The Justice Department announced this week it will fine CFA Institute (CFAI) more than $320,000 for choosing to discriminate against qualified American workers by specifically hiring foreign workers imported through the H-1B visa program.

Every year, more than 100,000 foreign workers are brought to the U.S. on the H-1B visa and are allowed to stay for up to six years. There are about 650,000 H-1B visa foreign workers in the U.S. at any given moment. Americans are often laid off in the process and forced to train their foreign replacements, as highlighted by Breitbart News. More than 85,000 Americans annually potentially lose their jobs to foreign labor through the H-1B visa program.

The DOJ investigation revealed that CFAI, a nonprofit firm of investment professionals, hired H-1B visa foreign workers to administer an exam for financial analysists that provides them with a global certification if they pass.

According to DOJ officials, CFAI “violated the anti-discrimination provision of the Immigration and Nationality Act (INA) by preferring to hire H-1B visa holders over U.S. workers when it selected CFAI exam graders from its members.”

Between November 2016 and January 2018, the Virginia firm allocated annual exam-grading job positions to H-1B visa foreign workers before even recruiting qualified American professionals.

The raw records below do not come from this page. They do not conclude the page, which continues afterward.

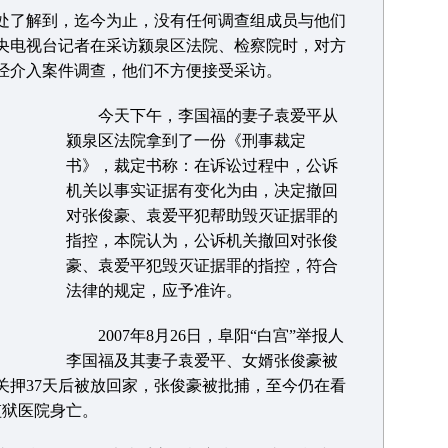
了解到，迄今为止，没有任何调查组成员与他们
央电视台记者在采访颍泉区法院、检察院时，对方
经介入案件调查，他们不方便接受采访。
今天下午，李国福的妻子袁爱平从
颍泉区法院拿到了一份《刑事裁定
书》，裁定书称：在诉讼过程中，公诉
机关以事实证据有变化为由，决定撤回
对张俊豪、袁爱平犯帮助毁灭证据罪的
指控，本院认为，公诉机关撤回对张俊
豪、袁爱平犯毁灭证据罪的指控，符合
法律的规定，应予准许。
2007年8月26日，阜阳“白宫”举报人
李国福及其妻子袁爱平、女婿张俊豪被
关押37天后被放回家，张俊豪被批捕，至今仍在看
监狱医院身亡。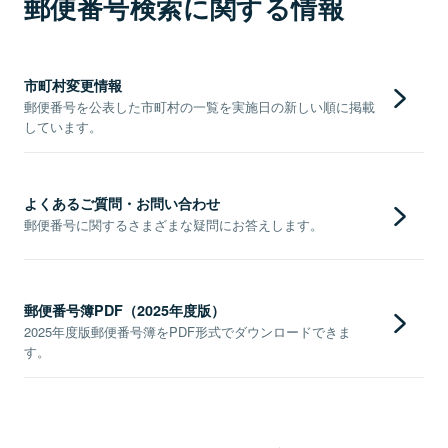
郵便番号検索に関する情報
市町村変更情報
郵便番号を公表した市町村の一覧を実施日の新しい順に掲載
しています。
よくあるご質問・お問い合わせ
郵便番号に関するさまざまな疑問にお答えします。
郵便番号簿PDF（2025年度版）
2025年度版郵便番号簿をPDF形式でダウンロードできま
す。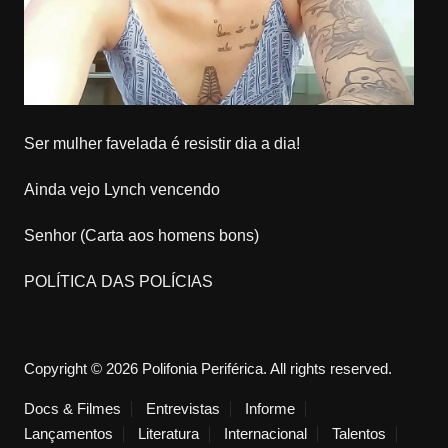
Ser mulher favelada é resistir dia a dia!
Ainda vejo Lynch vencendo
Senhor (Carta aos homens bons)
POLÍTICA DAS POLÍCIAS
Copyright © 2026 Polifonia Periférica. All rights reserved.
Docs & Filmes
Entrevistas
Informe
Lançamentos
Literatura
Internacional
Talentos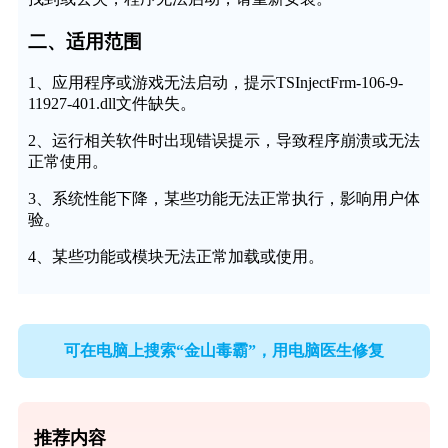
二、适用范围
1、应用程序或游戏无法启动，提示TSInjectFrm-106-9-
11927-401.dll文件缺失。
2、运行相关软件时出现错误提示，导致程序崩溃或无法
正常使用。
3、系统性能下降，某些功能无法正常执行，影响用户体
验。
4、某些功能或模块无法正常加载或使用。
可在电脑上搜索“金山毒霸”，用电脑医生修复
推荐内容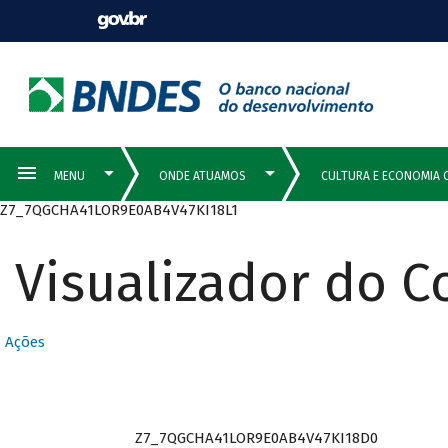
Z7_7QGCHA41LOR9E0AB4V47KI18L1
Visualizador do 
Ações
Z7_7QGCHA41LOR9E0AB4V47KI18D0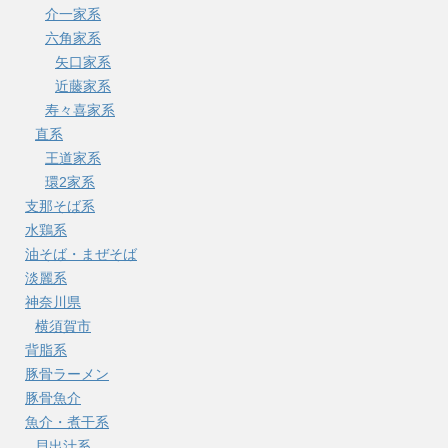
介一家系
六角家系
矢口家系
近藤家系
寿々喜家系
直系
王道家系
環2家系
支那そば系
水鶏系
油そば・まぜそば
淡麗系
神奈川県
横須賀市
背脂系
豚骨ラーメン
豚骨魚介
魚介・煮干系
貝出汁系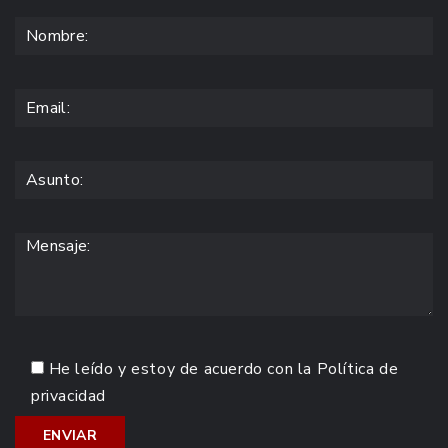
He leído y estoy de acuerdo con la
Política de
privacidad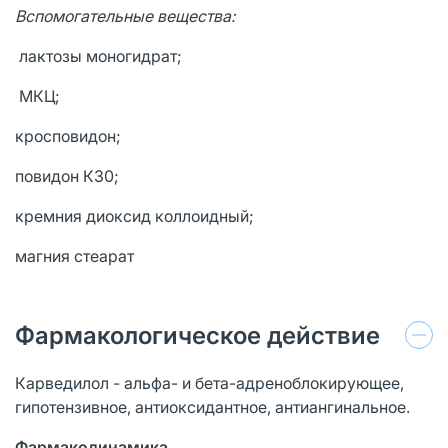
Вспомогательные вещества:
лактозы моногидрат;
МКЦ
;
кросповидон;
повидон К30;
кремния диоксид коллоидный;
магния стеарат
Фармакологическое действие
Карведилол - альфа- и бета-адреноблокирующее,
гипотензивное, антиоксидантное, антиангинальное.
Фармакодинамика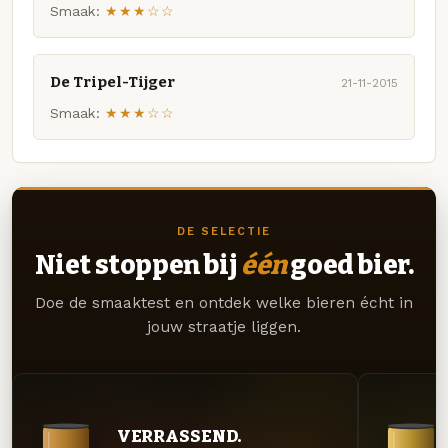
Smaak:
★★★☆☆
De Tripel-Tijger
21-11-2015
Smaak:
★★★☆☆
DE SELECTIE
Niet stoppen bij
één
goed bier.
Doe de smaaktest en ontdek welke bieren écht in
jouw straatje liggen.
VERRASSEND.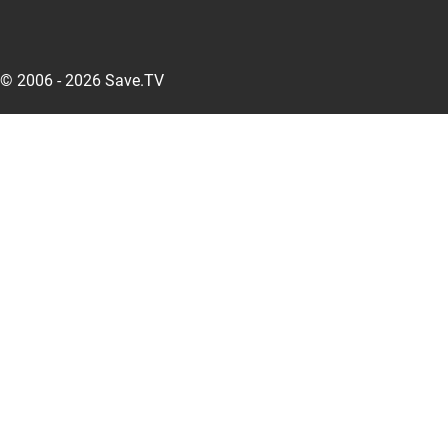
© 2006 - 2026 Save.TV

“The Civil Rights Division works diligently to stop employers from unlawfully denying employment opportunities to qualified and available U.S. workers,” Assistant Attorney General Eric Dreiband of the Civil Rights Division said in a statement.

The DOJ settlement means CFAI will pay a $321,000 fine, be mandated to train employees on the requirements of the INA’s anti-discrimination provision, and be monitored by the Justice Department.

This is the fifth settlement that the DOJ has brought in Sessions’ Protecting U.S. Workers Initiative and the first that handled the abuse of the H-1B visa, which is readily used by Indian outsourcing firms like Infosys and Tata Consulting Services to outsource American middle-class jobs to mostly Indian male nationals.

Last year, alone, U.S. businesses attempted to outsource nearly 420,000 American jobs to foreign workers, a population that exceeds the total population of Tampa, Florida.